Questions on the material:
a - From the LinkedIn Ads text excerpt below, list every primary source of budget waste named in the FAQ answer.
b - According to the LinkedIn Ads text excerpt below, why does the approach use dayparting?

Text excerpt:
# # #
Our LinkedIn Ads approach is built around tight ICP audiences (5,000–30,000 members), aggressive exclusions (wrong job functions, wrong seniority, wrong company sizes), dayparting to avoid weekend waste, and attribution that connects ad spend to closed-won revenue through HubSpot offline conversion tracking.

The results speak for themselves. Browse our case studies to see pipeline outcomes from our LinkedIn Ads programs for companies like Rocketlane, Salt, and Atomicwork.

Get a Free LinkedIn Ads Demographic Audit for Your B2B SaaS Account

If your LinkedIn Ads account is spending $5K+ per month and you’ve never had a proper demographic audit, you’re almost certainly experiencing the same waste patterns described above. Book a demo with our team and we’ll pull your demographic data, identify every waste category, and show you exactly where your budget is actually going.

Before the call, you can also run your Google Ads through our free Google Ads Health Analyzer or try our Google Ads MCP to see what AI-powered campaign analysis looks like. Or use our agency evaluation scorecard to assess whether your current agency would have caught these issues.

Stop paying LinkedIn to show your ads to people who will never buy. Start with a demographic audit.

FAQ: LinkedIn Ads Audit and Budget Waste for B2B SaaS

How much budget do most B2B SaaS companies waste on LinkedIn Ads?

Based on our audits across hundreds of B2B SaaS LinkedIn Ads accounts at GrowthSpree, the typical waste rate is 20–35% of total budget. The primary sources of waste are non-ICP job functions (Sales, BD, HR reps clicking on everything), wrong seniority levels (Senior Individual Contributors misidentified as leaders), micro-companies (under 50 employees) sneaking into enterprise campaigns, undersized matched audiences driving $100+ CPCs, and underfunded retargeting campaigns. A proper demographic audit reveals these leaks within minutes.
# # #
Material provided:
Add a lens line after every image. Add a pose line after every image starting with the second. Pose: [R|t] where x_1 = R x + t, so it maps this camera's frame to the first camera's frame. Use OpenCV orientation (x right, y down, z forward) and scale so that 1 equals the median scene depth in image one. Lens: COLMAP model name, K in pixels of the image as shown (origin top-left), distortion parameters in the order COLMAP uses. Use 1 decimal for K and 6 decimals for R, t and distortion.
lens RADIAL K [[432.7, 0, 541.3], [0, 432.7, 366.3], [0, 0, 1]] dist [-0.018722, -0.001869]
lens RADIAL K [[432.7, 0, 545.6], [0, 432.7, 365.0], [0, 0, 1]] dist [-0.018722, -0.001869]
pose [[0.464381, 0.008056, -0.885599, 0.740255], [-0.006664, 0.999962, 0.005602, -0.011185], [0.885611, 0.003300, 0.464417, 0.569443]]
# # #
Task-by-task answers:
a -
- Non-ICP job functions (Sales, BD, HR reps clicking on everything)
- Wrong seniority levels (Senior Individual Contributors misidentified as leaders)
- Micro-companies (under 50 employees) sneaking into enterprise campaigns
- Undersized matched audiences driving $100+ CPCs
- Underfunded retargeting campaigns

b - The approach uses dayparting to avoid weekend waste.